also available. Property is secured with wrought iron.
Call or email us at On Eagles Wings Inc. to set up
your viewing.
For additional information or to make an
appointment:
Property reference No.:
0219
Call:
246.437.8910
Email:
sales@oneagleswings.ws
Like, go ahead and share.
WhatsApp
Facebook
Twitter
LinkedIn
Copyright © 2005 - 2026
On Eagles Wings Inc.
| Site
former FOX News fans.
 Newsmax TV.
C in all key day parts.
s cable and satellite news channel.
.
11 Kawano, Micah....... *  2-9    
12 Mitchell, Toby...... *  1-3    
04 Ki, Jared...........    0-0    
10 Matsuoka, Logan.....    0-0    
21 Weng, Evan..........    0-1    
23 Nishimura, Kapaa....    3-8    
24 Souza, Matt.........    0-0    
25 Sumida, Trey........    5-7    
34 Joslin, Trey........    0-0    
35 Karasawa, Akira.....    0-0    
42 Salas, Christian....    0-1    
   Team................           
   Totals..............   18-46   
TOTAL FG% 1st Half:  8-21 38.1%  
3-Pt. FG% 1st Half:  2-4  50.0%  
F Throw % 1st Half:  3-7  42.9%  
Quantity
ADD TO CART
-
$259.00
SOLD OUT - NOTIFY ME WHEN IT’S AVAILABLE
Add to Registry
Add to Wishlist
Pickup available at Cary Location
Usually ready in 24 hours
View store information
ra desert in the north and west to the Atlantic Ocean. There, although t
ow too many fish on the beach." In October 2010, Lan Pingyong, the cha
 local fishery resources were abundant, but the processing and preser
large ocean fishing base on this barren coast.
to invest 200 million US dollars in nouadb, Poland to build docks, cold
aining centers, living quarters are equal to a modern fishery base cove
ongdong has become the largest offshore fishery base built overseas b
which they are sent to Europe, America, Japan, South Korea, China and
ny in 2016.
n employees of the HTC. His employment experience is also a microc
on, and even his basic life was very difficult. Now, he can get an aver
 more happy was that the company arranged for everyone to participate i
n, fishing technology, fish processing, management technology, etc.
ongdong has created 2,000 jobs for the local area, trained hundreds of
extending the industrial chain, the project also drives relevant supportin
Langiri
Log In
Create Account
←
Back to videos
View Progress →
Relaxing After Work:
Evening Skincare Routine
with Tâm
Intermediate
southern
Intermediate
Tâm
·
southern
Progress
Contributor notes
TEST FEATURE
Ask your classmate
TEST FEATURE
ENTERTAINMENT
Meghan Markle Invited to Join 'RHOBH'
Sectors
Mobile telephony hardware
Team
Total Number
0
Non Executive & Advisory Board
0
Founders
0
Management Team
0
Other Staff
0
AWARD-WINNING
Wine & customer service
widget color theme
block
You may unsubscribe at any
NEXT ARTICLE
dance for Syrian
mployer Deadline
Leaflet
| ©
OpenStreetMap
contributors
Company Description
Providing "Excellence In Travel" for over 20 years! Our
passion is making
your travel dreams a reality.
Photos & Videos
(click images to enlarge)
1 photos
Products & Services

...

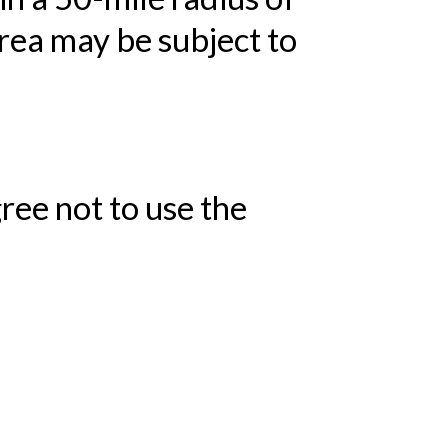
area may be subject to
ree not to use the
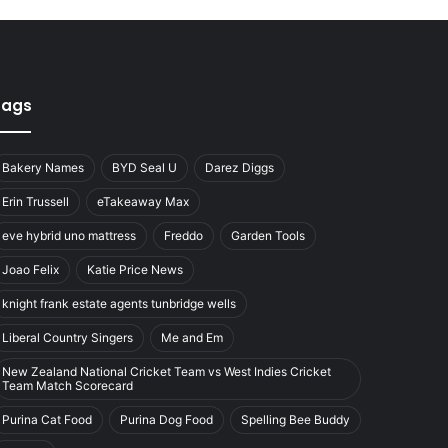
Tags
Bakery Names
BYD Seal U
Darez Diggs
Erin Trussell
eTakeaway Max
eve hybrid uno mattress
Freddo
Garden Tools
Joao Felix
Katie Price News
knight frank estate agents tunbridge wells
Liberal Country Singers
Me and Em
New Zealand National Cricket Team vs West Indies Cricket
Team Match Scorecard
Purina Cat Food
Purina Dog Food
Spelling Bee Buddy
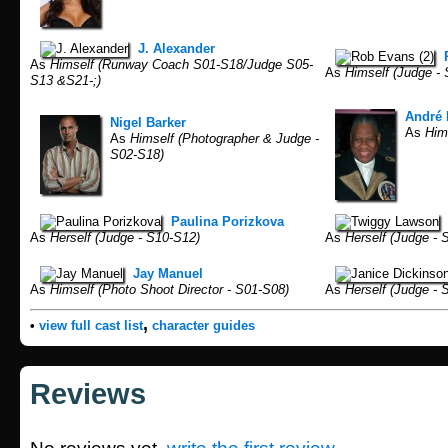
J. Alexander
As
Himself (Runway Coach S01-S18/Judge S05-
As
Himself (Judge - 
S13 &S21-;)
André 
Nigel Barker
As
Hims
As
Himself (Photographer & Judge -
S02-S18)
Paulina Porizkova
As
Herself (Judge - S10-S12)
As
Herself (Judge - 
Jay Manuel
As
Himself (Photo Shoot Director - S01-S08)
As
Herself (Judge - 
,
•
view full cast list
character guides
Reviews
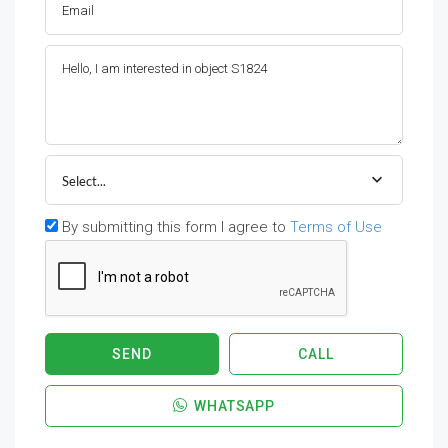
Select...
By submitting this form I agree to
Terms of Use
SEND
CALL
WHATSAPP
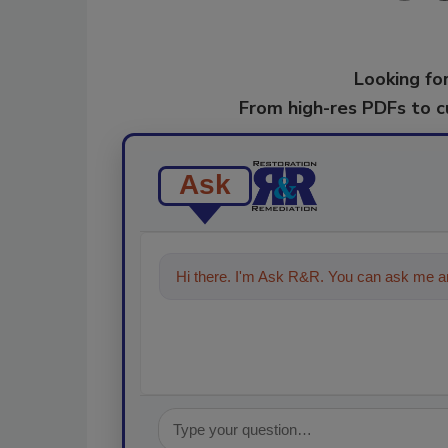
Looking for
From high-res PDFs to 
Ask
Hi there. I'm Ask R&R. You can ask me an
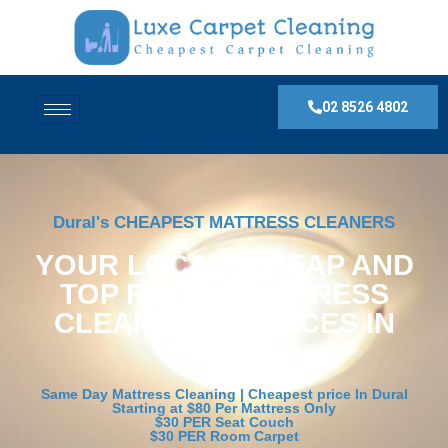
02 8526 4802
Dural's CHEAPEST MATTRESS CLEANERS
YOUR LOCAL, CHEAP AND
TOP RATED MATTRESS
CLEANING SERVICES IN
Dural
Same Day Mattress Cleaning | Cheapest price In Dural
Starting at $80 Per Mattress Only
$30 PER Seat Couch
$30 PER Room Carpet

> **Written task**: Find all lines in the records that hold the word "also". Copy them.

> **Response area**:
also available. Property is secured with wrought iron.
n employees of the HTC. His employment experience is also a microc
extending the industrial chain, the project also drives relevant supportin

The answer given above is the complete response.